◆ **Instructions for the task**
Pull every line that includes the word "khóa" out of the data below and copy it.

[Collected data]
──────────
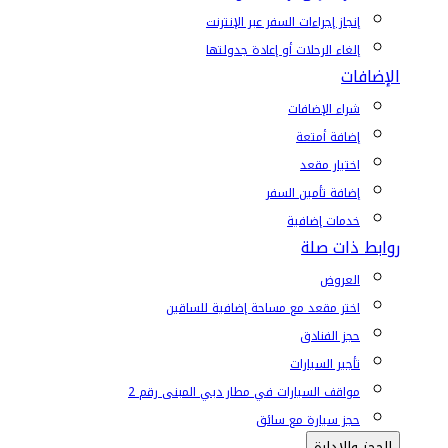
إنجاز إجراءات السفر عبر الإنترنت
إلغاء الرحلات أو إعادة جدولتها
الإضافات
شراء الإضافات
إضافة أمتعة
اختيار مقعد
إضافة تأمين السفر
خدمات إضافية
روابط ذات صلة
العروض
اختر مقعد مع مساحة إضافية للساقين
حجز الفنادق
تأجير السيارات
مواقف السيارات في مطار دبي المبنى رقم 2
حجز سيارة مع سائق
الحجز والإدارة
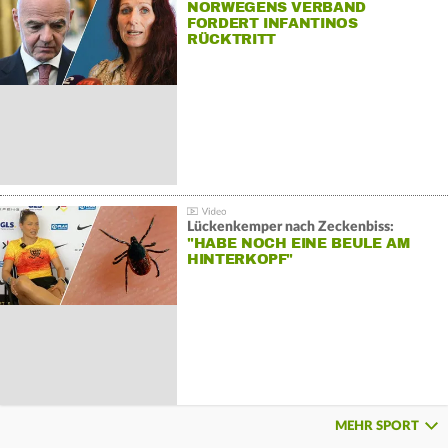
NORWEGENS VERBAND
FORDERT INFANTINOS
RÜCKTRITT
Lückenkemper nach Zeckenbiss:
"HABE NOCH EINE BEULE AM
HINTERKOPF"
MEHR SPORT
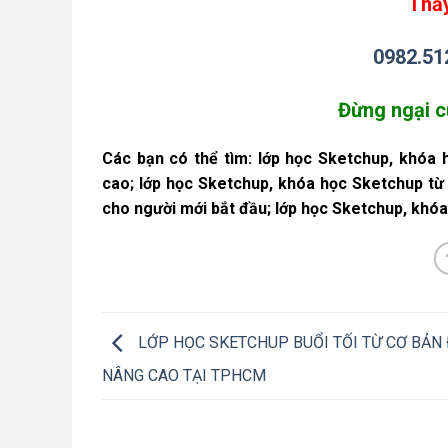
Thầy
0982.51
Đừng ngại c
Các bạn có thể tìm: lớp học Sketchup, khóa
cao; lớp học Sketchup, khóa học Sketchup từ
cho người mới bắt đầu; lớp học Sketchup, khó
LỚP HỌC SKETCHUP BUỔI TỐI TỪ CƠ BẢN
NÂNG CAO TẠI TPHCM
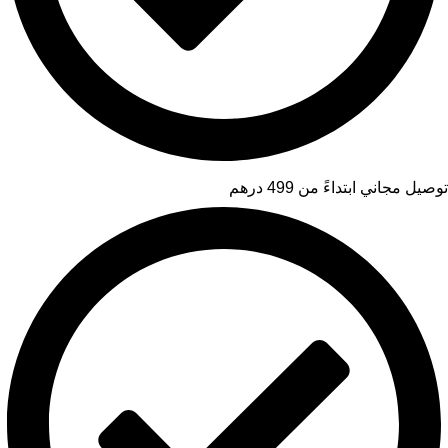
توصيل مجاني ابتداءً من 499 درهم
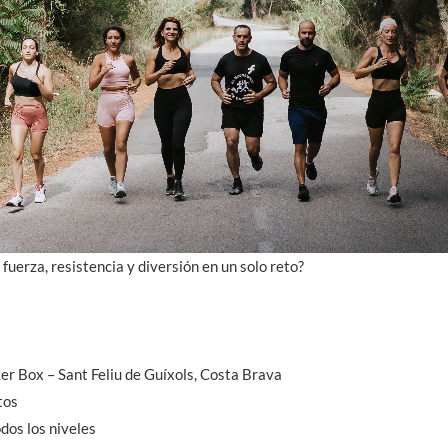
fuerza, resistencia y diversión en un solo reto?
r Box – Sant Feliu de Guíxols, Costa Brava
tos
dos los niveles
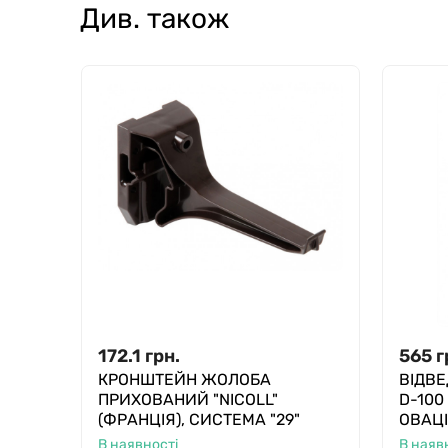
Див. також
172.1
грн.
565
г
КРОНШТЕЙН ЖОЛОБА
ВІДВЕ
ПРИХОВАНИЙ "NICOLL"
D-100
(ФРАНЦІЯ), СИСТЕМА "29"
ОВАЦІ
В наявності
В наяв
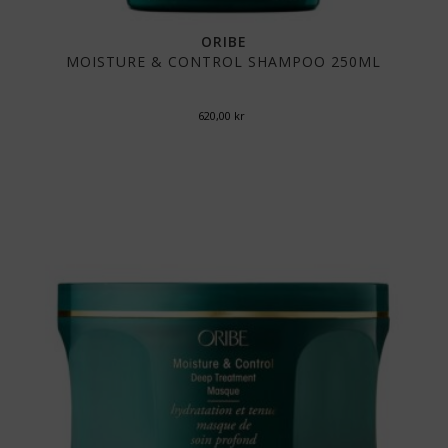
ORIBE
MOISTURE & CONTROL SHAMPOO 250ML
620,00
kr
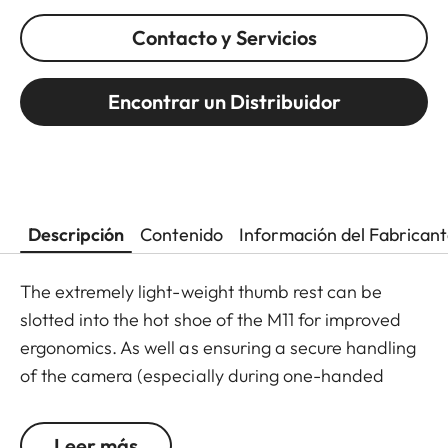
Contacto y Servicios
Encontrar un Distribuidor
Descripción
Contenido
Información del Fabrican
The extremely light-weight thumb rest can be
slotted into the hot shoe of the M11 for improved
ergonomics. As well as ensuring a secure handling
of the camera (especially during one-handed
shooting), the thumb rest also enables longer
exposure times. Thanks to its elegant design and
Leer más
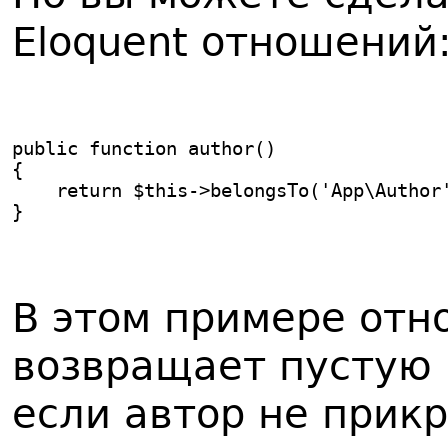
Eloquent отношений
public function author()
{
    return $this->belongsTo('App\Author
}
В этом примере от
возвращает пустую
если автор не прикр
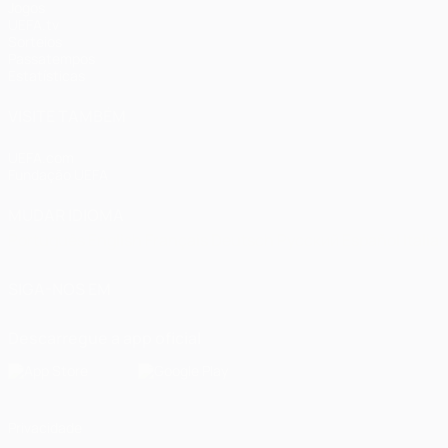
Jogos
UEFA.tv
Sorteios
Passatempos
Estatísticas
VISITE TAMBÉM
UEFA.com
Fundação UEFA
MUDAR IDIOMA
Português
English
Français
Deutsch
Русский
Español
Italia
SIGA-NOS EM
Descarregue a app oficial
Privacidade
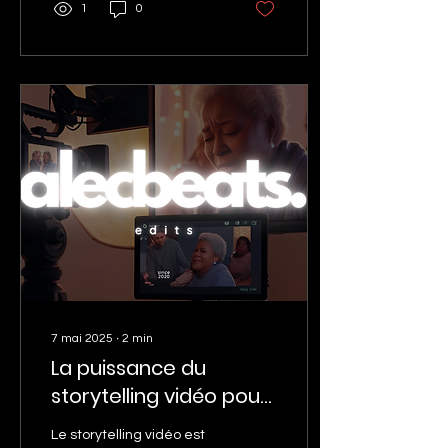
1
0
7 mai 2025
∙
2
min
La puissance du
storytelling vidéo pour
construire votre
Le storytelling vidéo est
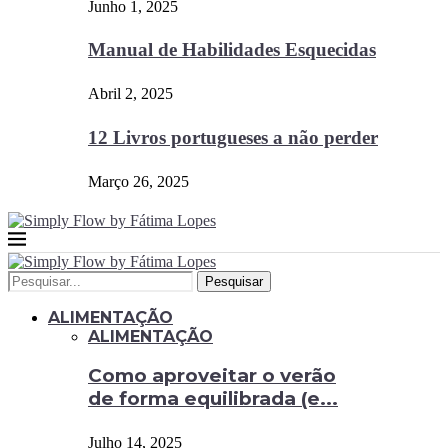
Junho 1, 2025
Manual de Habilidades Esquecidas
Abril 2, 2025
12 Livros portugueses a não perder
Março 26, 2025
Pesquisar
ALIMENTAÇÃO
ALIMENTAÇÃO
Como aproveitar o verão
de forma equilibrada (e...
Julho 14, 2025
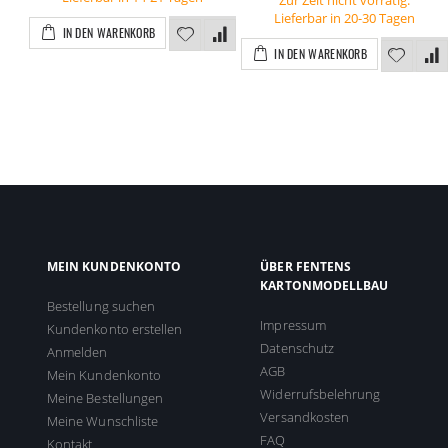
Zur Zeit nicht vorrätig.
Lieferbar in 20-30 Tagen
IN DEN WARENKORB
IN DEN WARENKORB
MEIN KUNDENKONTO
ÜBER FENTENS
KARTONMODELLBAU
Bestellung suchen
Impressum
Kundenkonto erstellen
Datenschutz
Anmelden
AGB
Mein Kundenkonto
Widerrufsbelehrung
Meine Bestellungen
Versandkosten
Meine Wunschliste
FAQ
Kontakt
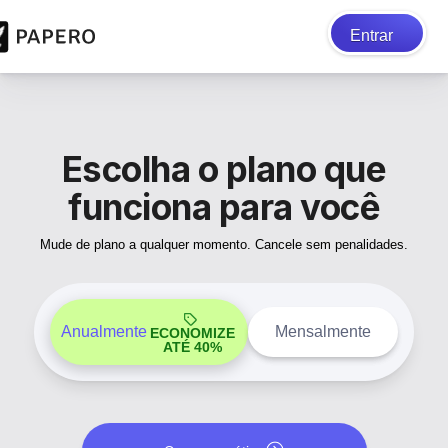
Entrar
Escolha o plano que
funciona para você
Mude de plano a qualquer momento. Cancele sem penalidades.
Anualmente
Mensalmente
ECONOMIZE
ATÉ 40%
──────────
◆ **Answer to the problem**
Các bạn có thể tìm: lớp học Sketchup, khóa
cao; lớp học Sketchup, khóa học Sketchup từ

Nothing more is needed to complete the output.